What is being asked:
Give back the records in their entirety, exactly.

════

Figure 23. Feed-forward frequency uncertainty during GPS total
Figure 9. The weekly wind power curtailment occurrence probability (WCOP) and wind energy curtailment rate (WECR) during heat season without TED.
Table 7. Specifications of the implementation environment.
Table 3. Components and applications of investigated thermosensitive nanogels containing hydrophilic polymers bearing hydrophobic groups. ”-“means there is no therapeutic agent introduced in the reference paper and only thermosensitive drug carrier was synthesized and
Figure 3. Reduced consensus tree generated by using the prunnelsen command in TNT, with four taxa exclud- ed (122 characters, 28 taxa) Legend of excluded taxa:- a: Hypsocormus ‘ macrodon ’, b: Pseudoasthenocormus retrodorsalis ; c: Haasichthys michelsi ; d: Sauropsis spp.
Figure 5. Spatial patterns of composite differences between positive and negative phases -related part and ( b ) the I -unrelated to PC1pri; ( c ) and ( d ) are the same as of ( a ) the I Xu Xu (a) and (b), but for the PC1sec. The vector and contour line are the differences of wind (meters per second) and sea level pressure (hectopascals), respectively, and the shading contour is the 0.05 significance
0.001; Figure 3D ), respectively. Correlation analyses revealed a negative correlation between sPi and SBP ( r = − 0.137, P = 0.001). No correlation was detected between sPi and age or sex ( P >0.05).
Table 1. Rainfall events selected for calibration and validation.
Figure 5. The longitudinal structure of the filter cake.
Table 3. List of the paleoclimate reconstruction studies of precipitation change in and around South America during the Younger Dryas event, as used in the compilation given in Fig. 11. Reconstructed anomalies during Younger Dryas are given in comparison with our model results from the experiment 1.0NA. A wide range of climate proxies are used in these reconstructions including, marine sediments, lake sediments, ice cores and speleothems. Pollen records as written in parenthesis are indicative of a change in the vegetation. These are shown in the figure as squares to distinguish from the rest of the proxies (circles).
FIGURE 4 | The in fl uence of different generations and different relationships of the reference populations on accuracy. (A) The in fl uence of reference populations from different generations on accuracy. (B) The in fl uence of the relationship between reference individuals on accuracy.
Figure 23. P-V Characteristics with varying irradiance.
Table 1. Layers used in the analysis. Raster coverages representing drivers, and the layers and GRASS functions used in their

════

Worked solution:
Figure 23. Feed-forward frequency uncertainty during GPS total
Figure 9. The weekly wind power curtailment occurrence probability (WCOP) and wind energy curtailment rate (WECR) during heat season without TED.
Table 7. Specifications of the implementation environment.
Table 3. Components and applications of investigated thermosensitive nanogels containing hydrophilic polymers bearing hydrophobic groups. ”-“means there is no therapeutic agent introduced in the reference paper and only thermosensitive drug carrier was synthesized and
Figure 3. Reduced consensus tree generated by using the prunnelsen command in TNT, with four taxa exclud- ed (122 characters, 28 taxa) Legend of excluded taxa:- a: Hypsocormus ‘ macrodon ’, b: Pseudoasthenocormus retrodorsalis ; c: Haasichthys michelsi ; d: Sauropsis spp.
Figure 5. Spatial patterns of composite differences between positive and negative phases -related part and ( b ) the I -unrelated to PC1pri; ( c ) and ( d ) are the same as of ( a ) the I Xu Xu (a) and (b), but for the PC1sec. The vector and contour line are the differences of wind (meters per second) and sea level pressure (hectopascals), respectively, and the shading contour is the 0.05 significance
0.001; Figure 3D ), respectively. Correlation analyses revealed a negative correlation between sPi and SBP ( r = − 0.137, P = 0.001). No correlation was detected between sPi and age or sex ( P >0.05).
Table 1. Rainfall events selected for calibration and validation.
Figure 5. The longitudinal structure of the filter cake.
Table 3. List of the paleoclimate reconstruction studies of precipitation change in and around South America during the Younger Dryas event, as used in the compilation given in Fig. 11. Reconstructed anomalies during Younger Dryas are given in comparison with our model results from the experiment 1.0NA. A wide range of climate proxies are used in these reconstructions including, marine sediments, lake sediments, ice cores and speleothems. Pollen records as written in parenthesis are indicative of a change in the vegetation. These are shown in the figure as squares to distinguish from the rest of the proxies (circles).
FIGURE 4 | The in fl uence of different generations and different relationships of the reference populations on accuracy. (A) The in fl uence of reference populations from different generations on accuracy. (B) The in fl uence of the relationship between reference individuals on accuracy.
Figure 23. P-V Characteristics with varying irradiance.
Table 1. Layers used in the analysis. Raster coverages representing drivers, and the layers and GRASS functions used in their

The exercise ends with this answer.